Le Tribunal Administratif de Mayotte a rejeté comme manifestement irrecevable la requête de M. B... contestant son exclusion temporaire de trois jours par la commune de Dzaoudzi-Labattoir. La requête ne contenait aucun argument juridique, en violation de l'article R. 411-1 du code de justice administrative. Le juge a fait usage de l'article R. 222-1 (4°) du même code pour statuer par ordonnance. La demande de la commune au titre des frais de justice a été rejetée.
Texte intégral
Vu la procédure suivante :
Par une requête enregistrée le 2 octobre 2024, M. A... B... demande au tribunal d’annuler la décision de la commune de Dzaoudzi-Labattoir rejetant son recours gracieux contre la sanction d’exclusion temporaire pour une durée de 3 jours prise à son encontre le 29 mai 2024.
Par un mémoire en défense enregistré le 27 octobre 2025, la commune de Dzaoudzi-Labattoir, représentée par Me Briand, avocat, conclut au rejet de la requête, notamment en raison de son irrecevabilité, et à ce qu’une somme de 1 200 euros soit mise à la charge de M. B... au titre de l’article L. 761-1 du code de justice administrative.
Vu les autres pièces du dossier.
Vu le code de justice administrative.
Considérant ce qui suit :
1. Aux termes de l'article R. 222-1 du code de justice administrative : « (…) les présidents de formation de jugement des tribunaux (...) peuvent, par ordonnance : / (…) 4( Rejeter les requêtes manifestement irrecevables (...) ».

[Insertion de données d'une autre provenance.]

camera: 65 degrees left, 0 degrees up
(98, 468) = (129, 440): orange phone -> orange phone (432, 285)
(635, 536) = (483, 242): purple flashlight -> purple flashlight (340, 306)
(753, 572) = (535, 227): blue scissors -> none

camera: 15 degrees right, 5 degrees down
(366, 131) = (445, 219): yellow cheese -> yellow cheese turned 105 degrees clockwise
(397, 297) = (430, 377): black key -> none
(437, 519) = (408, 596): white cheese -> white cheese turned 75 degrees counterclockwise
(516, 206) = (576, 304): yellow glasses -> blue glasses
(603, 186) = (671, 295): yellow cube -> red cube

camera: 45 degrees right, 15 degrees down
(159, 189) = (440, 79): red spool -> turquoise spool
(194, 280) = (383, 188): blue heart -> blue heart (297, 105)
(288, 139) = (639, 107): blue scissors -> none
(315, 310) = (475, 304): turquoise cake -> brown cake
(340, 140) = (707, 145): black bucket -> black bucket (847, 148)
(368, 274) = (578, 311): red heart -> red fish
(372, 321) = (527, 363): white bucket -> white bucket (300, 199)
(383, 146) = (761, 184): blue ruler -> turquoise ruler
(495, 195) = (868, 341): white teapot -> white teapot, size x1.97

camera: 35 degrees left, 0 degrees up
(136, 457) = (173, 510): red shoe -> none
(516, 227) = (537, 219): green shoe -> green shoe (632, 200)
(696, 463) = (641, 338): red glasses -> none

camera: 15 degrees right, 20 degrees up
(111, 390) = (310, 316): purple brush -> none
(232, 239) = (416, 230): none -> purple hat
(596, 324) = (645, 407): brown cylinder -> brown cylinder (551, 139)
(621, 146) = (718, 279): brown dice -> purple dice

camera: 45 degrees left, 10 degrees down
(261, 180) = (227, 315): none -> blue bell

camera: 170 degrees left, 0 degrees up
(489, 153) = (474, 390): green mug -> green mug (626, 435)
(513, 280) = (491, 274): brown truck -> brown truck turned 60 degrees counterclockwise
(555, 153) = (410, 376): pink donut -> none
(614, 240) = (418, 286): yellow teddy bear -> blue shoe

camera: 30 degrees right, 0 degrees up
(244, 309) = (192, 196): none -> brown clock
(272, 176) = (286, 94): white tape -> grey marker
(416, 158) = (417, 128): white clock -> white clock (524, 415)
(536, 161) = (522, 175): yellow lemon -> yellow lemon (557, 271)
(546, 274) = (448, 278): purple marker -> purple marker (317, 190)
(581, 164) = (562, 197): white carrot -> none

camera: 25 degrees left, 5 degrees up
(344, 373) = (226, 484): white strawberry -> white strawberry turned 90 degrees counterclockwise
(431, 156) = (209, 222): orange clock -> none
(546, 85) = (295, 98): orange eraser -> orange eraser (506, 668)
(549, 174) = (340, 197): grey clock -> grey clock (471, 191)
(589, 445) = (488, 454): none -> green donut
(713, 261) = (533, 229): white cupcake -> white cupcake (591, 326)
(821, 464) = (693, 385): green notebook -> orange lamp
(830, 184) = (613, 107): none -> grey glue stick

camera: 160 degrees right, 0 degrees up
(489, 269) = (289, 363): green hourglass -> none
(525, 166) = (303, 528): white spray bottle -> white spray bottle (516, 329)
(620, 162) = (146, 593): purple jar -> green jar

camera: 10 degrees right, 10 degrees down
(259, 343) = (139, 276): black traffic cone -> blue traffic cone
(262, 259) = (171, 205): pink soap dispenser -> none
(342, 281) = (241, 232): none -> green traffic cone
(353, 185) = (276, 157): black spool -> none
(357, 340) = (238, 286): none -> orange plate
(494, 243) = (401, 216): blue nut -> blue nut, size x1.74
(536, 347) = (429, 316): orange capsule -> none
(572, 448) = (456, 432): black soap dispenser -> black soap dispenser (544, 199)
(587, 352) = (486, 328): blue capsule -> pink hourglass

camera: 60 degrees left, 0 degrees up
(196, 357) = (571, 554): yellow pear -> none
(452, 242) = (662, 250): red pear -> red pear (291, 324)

2. Aux termes de l’article R. 411-1 du même code : « (…) La requête (…) contient l’exposé des faits et moyens, ainsi que l’énoncé des conclusions soumises au juge (…) ».
3. La requête déposée par M. B... tendait à contester la sanction d’exclusion temporaire prise par son employeur le 29 mai 2024 et le rejet de son recours gracieux. Cependant, la contestation ne repose sur aucun argument juridique et l’intéressé n’a pas réagi à la fin de non-recevoir soulevée sur ce point par la commune dans son mémoire en défense. Ainsi, il y a lieu de constater l’irrecevabilité manifeste de la requête au regard des règles définies par les dispositions précitées de l’article R. 411-1 du code de justice administrative, ladite requête devant en conséquence être rejetée par ordonnance.
4. Il n’y a pas lieu, dans les circonstances de l’espèce, d’accueillir la demande présentée par la commune de Dzaoudzi-Labattoir sur le fondement de l’article L. 761-1 du code de justice administrative.
ORDONNE :
Article 1er : La requête de M. B... est rejetée.
Article 2 : Les conclusions présentées par la commune de Dzaoudzi-Labattoir au titre de l’article L. 761-1 du code de justice administrative sont rejetées.
Article 3 : La présente ordonnance sera notifiée à M. A... B... et à la commune de Dzaoudzi-Labattoir.
Fait à Mamoudzou, le 23 janvier 2026.
Le vice-président,
M.-A. AEBISCHER
La République mande et ordonne au préfet de Mayotte en ce qui le concerne ou à tous commissaires de justice à ce requis en ce qui concerne les voies de droit commun contre les parties privées, de pourvoir à l’exécution de la présente décision.